▶ _GOAL OF THE EXERCISE_
Find every line below with the word "down" in it, and copy each one.

▶ _GIVEN MATERIAL_

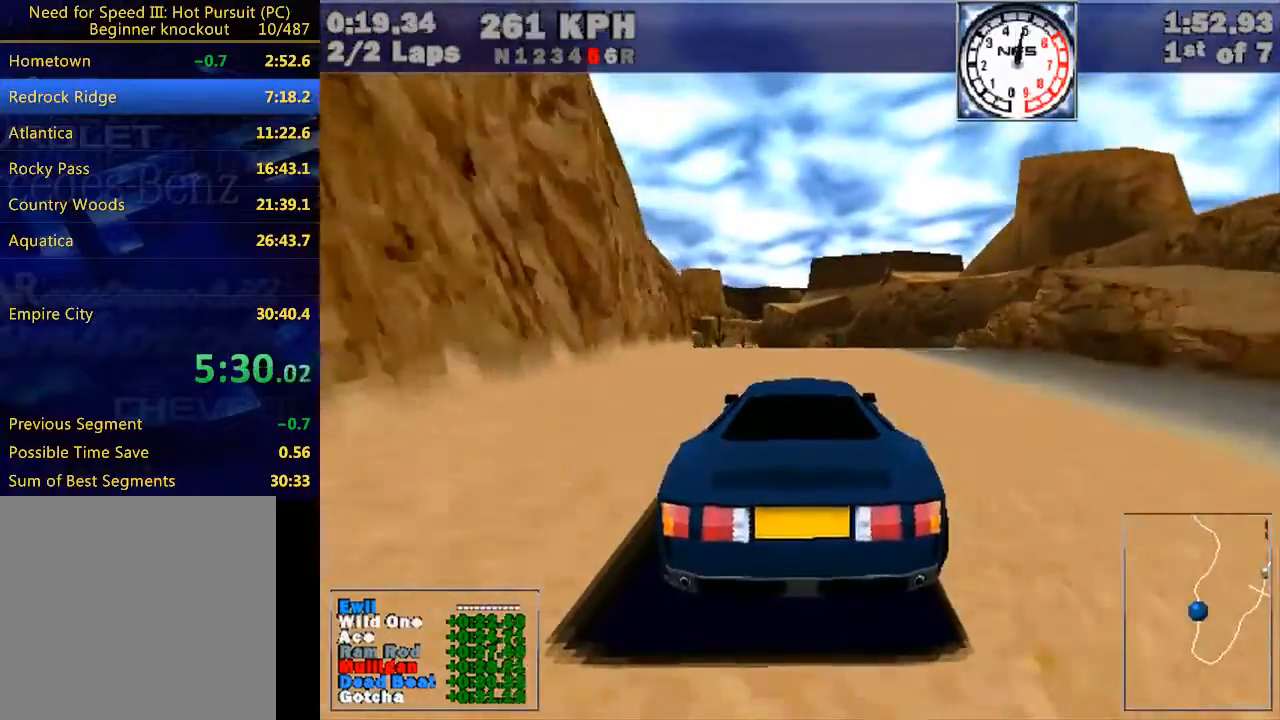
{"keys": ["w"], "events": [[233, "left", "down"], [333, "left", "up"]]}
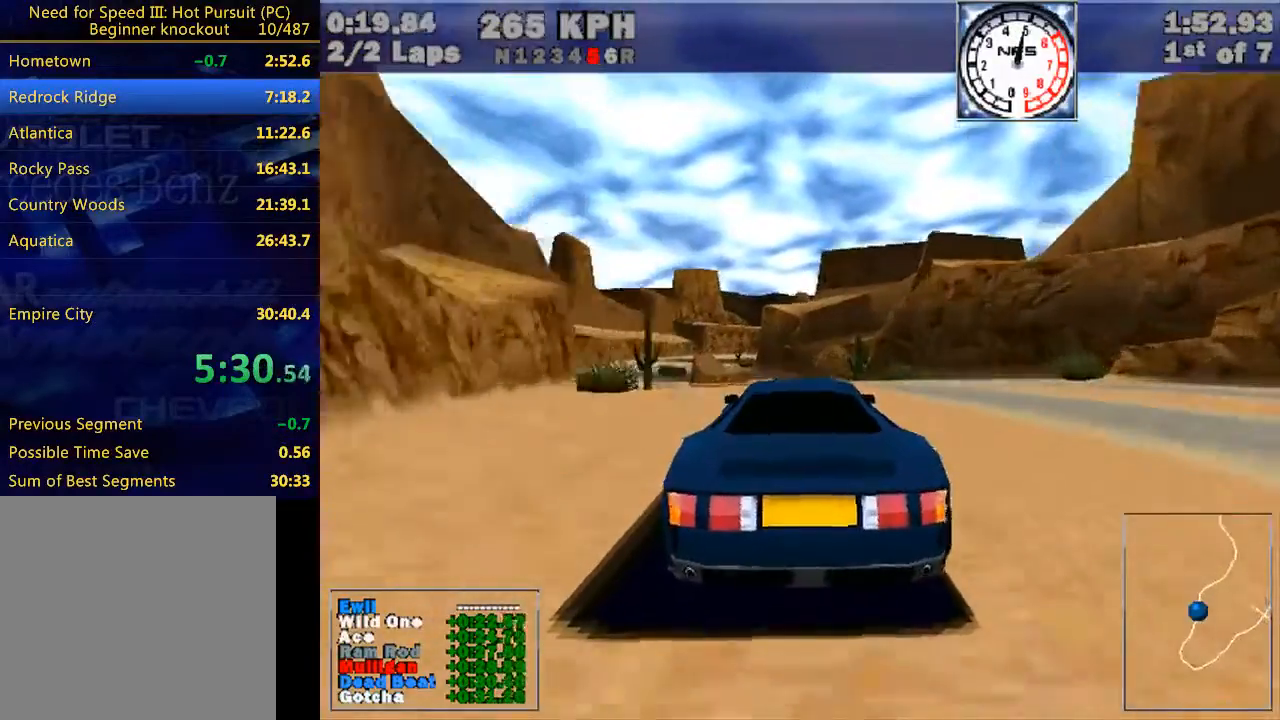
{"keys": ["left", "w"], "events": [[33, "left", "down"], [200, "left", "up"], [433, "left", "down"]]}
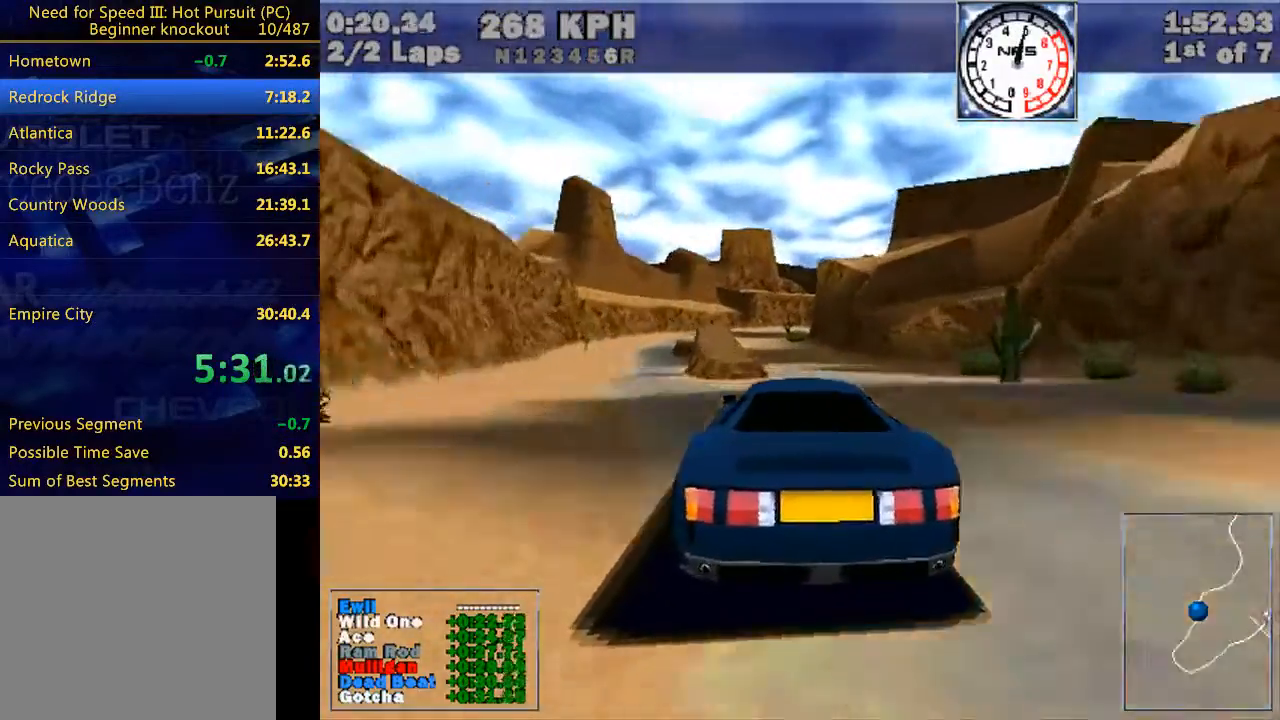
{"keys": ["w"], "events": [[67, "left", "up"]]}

▶ _WRITTEN RESPONSE_
{"keys": ["w"], "events": [[233, "left", "down"], [333, "left", "up"]]}
{"keys": ["left", "w"], "events": [[33, "left", "down"], [200, "left", "up"], [433, "left", "down"]]}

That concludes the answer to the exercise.